*** Listed records Section Begins ***

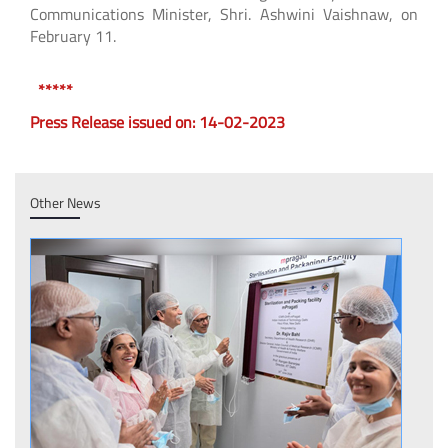
Communications Minister, Shri. Ashwini Vaishnaw, on
February 11.
*****
Press Release issued on: 14-02-2023
Other News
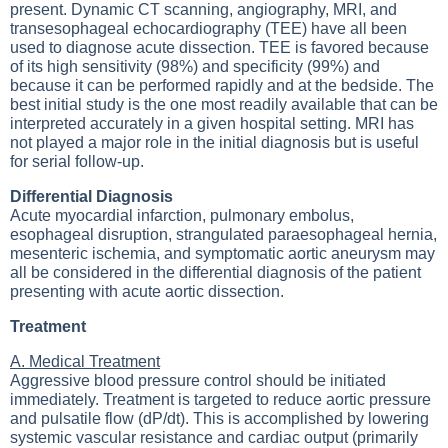
present. Dynamic CT scanning, angiography, MRI, and
transesophageal echocardiography (TEE) have all been
used to diagnose acute dissection. TEE is favored because
of its high sensitivity (98%) and specificity (99%) and
because it can be performed rapidly and at the bedside. The
best initial study is the one most readily available that can be
interpreted accurately in a given hospital setting. MRI has
not played a major role in the initial diagnosis but is useful
for serial follow-up.
Differential Diagnosis
Acute myocardial infarction, pulmonary embolus,
esophageal disruption, strangulated paraesophageal hernia,
mesenteric ischemia, and symptomatic aortic aneurysm may
all be considered in the differential diagnosis of the patient
presenting with acute aortic dissection.
Treatment
A. Medical Treatment
Aggressive blood pressure control should be initiated
immediately. Treatment is targeted to reduce aortic pressure
and pulsatile flow (dP/dt). This is accomplished by lowering
systemic vascular resistance and cardiac output (primarily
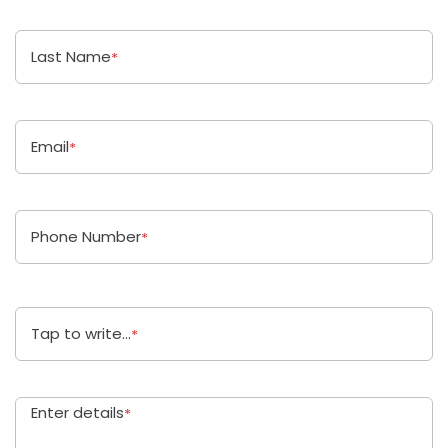
Last Name
*
Email
*
Phone Number
*
Tap to write...
*
Enter details
*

*** Listed records Section Ends ***

*Task item*. Take the listing above and restate it word for word, without its pictures.

*Solved problem*.
Communications Minister, Shri. Ashwini Vaishnaw, on
February 11.
*****
Press Release issued on: 14-02-2023
Other News
present. Dynamic CT scanning, angiography, MRI, and
transesophageal echocardiography (TEE) have all been
used to diagnose acute dissection. TEE is favored because
of its high sensitivity (98%) and specificity (99%) and
because it can be performed rapidly and at the bedside. The
best initial study is the one most readily available that can be
interpreted accurately in a given hospital setting. MRI has
not played a major role in the initial diagnosis but is useful
for serial follow-up.
Differential Diagnosis
Acute myocardial infarction, pulmonary embolus,
esophageal disruption, strangulated paraesophageal hernia,
mesenteric ischemia, and symptomatic aortic aneurysm may
all be considered in the differential diagnosis of the patient
presenting with acute aortic dissection.
Treatment
A. Medical Treatment
Aggressive blood pressure control should be initiated
immediately. Treatment is targeted to reduce aortic pressure
and pulsatile flow (dP/dt). This is accomplished by lowering
systemic vascular resistance and cardiac output (primarily
Last Name
*
Email
*
Phone Number
*
Tap to write...
*
Enter details
*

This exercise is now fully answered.